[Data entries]
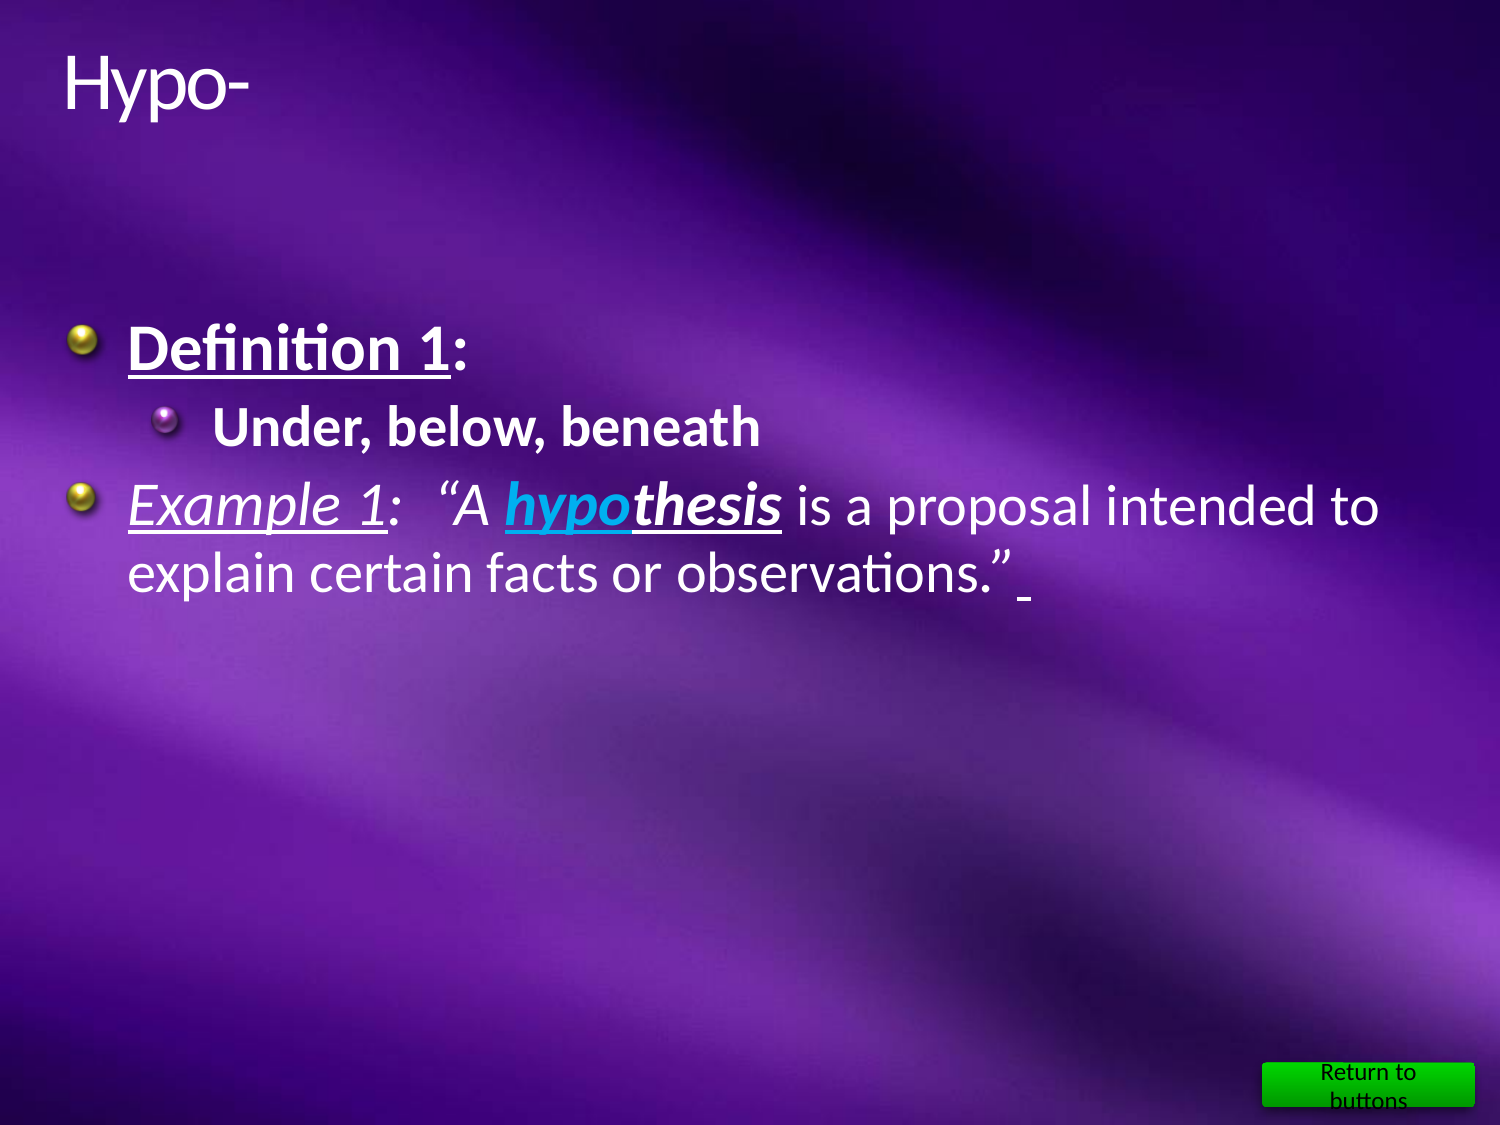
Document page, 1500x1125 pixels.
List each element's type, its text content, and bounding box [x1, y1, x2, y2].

picture [0, 0, 1500, 1125]
text_box Return to buttons [1262, 1062, 1475, 1108]
list Definition 1: Under, below, beneath Example 1: “A hypothesis is a proposal intended to explain certain facts or observations.” [62, 312, 1438, 888]
title Hypo- [62, 37, 1438, 229]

> _WHAT YOU NEED TO DO_: Each record above needs to be copied exactly, with images left out.

> _REPLY TO THE TASK_:
Document page, 1500x1125 pixels.
List each element's type, its text content, and bounding box [x1, y1, x2, y2].

picture [0, 0, 1500, 1125]
text_box Return to buttons [1262, 1062, 1475, 1108]
list Definition 1: Under, below, beneath Example 1: “A hypothesis is a proposal intended to explain certain facts or observations.” [62, 312, 1438, 888]
title Hypo- [62, 37, 1438, 229]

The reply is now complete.